Fun with Automated Proof Generation

A proof is not some abstruse paragraph of part-prose part-formula that is the bane of many a young non-math major. (Well, maybe it is that last thing). Really, a proof is just a directed hypergraph, that is, a graph whose edges connect more than just two vertices. Every vertex is a proposition, and every edge is a rule of inference that connects a set of antecedent vertices to a set of consequent vertices. A vertex is “proved” if it is in the target set of at least one sound edge. An edge is “sound” if it every one of its source vertices is proved. Place the hypothesis edge, which has no sources and whose targets are the hypotheses and axioms. And place the conclusion edge whose sources are all the desired conclusions. If a hypergraph can be constructed between the two such that the conclusion edge is sound, then this is a proof! Almost. We surely cannot permit cyclic dependencies. What does a cycle look like in a hypergraph? The whole concept seems clunky and difficult to manage.

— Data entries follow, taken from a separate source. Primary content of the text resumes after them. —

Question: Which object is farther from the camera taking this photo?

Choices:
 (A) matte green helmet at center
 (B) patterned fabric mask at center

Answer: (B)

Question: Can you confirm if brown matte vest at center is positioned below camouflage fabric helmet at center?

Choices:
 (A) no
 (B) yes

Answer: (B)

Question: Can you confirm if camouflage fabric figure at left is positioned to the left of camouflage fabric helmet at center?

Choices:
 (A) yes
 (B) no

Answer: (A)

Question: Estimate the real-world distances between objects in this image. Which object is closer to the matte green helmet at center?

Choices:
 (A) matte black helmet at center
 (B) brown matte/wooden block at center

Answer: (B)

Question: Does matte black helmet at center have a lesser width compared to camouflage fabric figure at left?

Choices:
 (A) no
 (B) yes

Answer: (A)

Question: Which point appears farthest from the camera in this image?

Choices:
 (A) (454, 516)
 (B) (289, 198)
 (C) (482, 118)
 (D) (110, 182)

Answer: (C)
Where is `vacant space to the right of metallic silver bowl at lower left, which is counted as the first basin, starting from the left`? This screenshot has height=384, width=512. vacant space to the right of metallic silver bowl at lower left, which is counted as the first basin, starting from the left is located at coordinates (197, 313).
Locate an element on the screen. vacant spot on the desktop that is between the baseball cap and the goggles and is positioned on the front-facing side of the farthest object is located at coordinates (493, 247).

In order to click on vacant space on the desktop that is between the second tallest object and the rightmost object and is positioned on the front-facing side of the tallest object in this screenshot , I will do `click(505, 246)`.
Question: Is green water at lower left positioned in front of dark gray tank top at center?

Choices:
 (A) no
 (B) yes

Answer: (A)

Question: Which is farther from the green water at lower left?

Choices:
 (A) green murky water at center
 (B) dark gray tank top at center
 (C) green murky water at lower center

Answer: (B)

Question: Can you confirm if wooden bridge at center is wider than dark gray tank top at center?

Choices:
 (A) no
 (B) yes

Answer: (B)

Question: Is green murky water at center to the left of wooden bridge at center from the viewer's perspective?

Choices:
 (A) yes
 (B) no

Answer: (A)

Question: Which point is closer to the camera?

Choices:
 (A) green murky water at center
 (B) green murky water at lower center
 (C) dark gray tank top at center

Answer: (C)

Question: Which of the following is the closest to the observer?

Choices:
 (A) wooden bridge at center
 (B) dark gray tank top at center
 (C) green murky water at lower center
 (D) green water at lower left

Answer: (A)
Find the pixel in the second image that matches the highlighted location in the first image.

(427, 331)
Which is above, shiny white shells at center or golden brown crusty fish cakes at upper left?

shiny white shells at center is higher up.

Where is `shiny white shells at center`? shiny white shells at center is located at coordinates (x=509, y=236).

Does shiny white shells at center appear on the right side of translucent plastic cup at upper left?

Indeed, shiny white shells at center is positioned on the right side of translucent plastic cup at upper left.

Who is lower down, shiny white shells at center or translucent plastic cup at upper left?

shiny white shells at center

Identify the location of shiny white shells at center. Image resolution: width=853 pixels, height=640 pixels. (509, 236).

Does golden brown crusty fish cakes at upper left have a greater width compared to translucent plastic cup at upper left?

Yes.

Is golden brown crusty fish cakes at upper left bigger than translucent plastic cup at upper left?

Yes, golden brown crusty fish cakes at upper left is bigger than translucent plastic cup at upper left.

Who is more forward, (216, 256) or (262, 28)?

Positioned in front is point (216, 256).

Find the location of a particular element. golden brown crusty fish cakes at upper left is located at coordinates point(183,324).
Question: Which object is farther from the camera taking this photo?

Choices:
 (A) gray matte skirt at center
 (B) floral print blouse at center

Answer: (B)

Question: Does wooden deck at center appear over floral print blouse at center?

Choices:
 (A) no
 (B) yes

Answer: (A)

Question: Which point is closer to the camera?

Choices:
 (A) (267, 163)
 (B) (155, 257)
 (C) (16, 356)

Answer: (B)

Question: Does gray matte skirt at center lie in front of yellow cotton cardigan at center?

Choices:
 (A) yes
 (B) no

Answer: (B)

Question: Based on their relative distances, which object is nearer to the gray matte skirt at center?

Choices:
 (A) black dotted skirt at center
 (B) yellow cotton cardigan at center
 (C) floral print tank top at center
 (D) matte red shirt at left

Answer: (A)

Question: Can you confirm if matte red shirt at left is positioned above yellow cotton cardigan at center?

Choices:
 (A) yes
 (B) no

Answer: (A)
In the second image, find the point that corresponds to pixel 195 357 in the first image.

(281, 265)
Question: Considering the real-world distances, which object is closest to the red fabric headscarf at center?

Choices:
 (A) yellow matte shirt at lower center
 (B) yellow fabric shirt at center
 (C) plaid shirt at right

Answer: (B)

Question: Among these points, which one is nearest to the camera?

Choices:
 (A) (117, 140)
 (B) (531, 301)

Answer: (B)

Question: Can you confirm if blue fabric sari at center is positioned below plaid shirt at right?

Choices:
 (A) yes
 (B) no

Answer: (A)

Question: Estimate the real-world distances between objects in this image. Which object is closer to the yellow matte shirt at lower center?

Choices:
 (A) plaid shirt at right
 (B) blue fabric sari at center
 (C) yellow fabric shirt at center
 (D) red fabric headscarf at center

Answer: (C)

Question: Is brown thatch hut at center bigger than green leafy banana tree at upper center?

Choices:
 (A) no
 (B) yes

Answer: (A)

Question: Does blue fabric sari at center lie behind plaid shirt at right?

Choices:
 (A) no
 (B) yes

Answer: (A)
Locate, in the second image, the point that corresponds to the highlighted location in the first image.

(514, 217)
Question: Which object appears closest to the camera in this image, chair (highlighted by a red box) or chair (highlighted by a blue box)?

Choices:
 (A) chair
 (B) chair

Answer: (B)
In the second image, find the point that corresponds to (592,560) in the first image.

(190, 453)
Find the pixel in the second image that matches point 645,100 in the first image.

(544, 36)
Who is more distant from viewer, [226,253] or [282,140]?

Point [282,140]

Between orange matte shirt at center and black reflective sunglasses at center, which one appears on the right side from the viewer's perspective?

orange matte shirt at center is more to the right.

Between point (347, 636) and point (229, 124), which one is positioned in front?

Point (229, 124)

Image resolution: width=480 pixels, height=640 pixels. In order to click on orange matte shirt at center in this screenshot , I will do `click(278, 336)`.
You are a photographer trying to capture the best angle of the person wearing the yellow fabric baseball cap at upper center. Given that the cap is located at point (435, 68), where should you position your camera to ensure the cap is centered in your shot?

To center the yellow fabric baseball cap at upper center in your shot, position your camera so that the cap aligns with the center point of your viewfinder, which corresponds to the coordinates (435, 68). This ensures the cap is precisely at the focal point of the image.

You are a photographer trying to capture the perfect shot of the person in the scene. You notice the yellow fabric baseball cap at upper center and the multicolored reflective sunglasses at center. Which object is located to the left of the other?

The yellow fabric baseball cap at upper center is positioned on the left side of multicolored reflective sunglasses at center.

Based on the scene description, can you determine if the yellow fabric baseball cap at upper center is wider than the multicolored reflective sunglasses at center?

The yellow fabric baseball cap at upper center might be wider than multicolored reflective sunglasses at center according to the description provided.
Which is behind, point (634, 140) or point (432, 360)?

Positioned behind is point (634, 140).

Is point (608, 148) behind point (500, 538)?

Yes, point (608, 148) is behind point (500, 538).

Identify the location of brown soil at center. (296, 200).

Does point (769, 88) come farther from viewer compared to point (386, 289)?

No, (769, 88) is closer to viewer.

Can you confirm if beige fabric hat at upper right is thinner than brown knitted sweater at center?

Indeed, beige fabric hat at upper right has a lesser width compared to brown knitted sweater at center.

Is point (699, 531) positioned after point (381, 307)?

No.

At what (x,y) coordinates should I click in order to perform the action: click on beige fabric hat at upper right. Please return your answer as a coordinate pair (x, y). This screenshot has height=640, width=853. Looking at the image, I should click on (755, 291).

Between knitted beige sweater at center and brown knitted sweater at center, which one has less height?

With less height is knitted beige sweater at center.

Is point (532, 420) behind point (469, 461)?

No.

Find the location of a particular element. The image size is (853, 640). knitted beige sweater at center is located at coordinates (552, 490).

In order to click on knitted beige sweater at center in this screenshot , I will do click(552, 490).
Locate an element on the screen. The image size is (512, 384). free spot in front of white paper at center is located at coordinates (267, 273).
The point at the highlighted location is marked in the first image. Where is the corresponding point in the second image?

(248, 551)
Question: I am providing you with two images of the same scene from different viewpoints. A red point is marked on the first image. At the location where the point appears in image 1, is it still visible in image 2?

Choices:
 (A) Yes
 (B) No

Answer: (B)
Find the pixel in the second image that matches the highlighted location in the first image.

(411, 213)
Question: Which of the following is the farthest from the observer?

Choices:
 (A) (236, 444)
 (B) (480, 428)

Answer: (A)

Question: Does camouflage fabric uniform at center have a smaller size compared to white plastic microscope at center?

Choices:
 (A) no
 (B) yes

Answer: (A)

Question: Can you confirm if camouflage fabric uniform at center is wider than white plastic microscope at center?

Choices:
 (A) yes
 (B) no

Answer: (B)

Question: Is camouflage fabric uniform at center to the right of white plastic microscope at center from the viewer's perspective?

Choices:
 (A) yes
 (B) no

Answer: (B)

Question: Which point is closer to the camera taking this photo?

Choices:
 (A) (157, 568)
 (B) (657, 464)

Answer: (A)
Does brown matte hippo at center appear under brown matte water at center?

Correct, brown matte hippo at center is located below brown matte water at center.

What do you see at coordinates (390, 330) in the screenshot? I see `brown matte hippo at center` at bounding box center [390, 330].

Happily, we can pass to an ordinary directed bipartite graph instead. In partition A are all the vertices of the hypergraph. In partition B is a vertex for each edge of the hypergraph. Draw a directed edge from a \in A to b \in B whenever a is in the source set of b, and draw a directed edge from b \in B to a \in A whenever a is in the target set of b. Now, an a is proved if it has any in-edge from a sound b, and b is sound if all its in-edges come from proved a's. Some people call this an and-or graph, with “and” referring to the “all edges” requirement and “or” referring to the “any edge” requirement. Now that we are using an ordinary graph, “cycle” has its ordinary definition.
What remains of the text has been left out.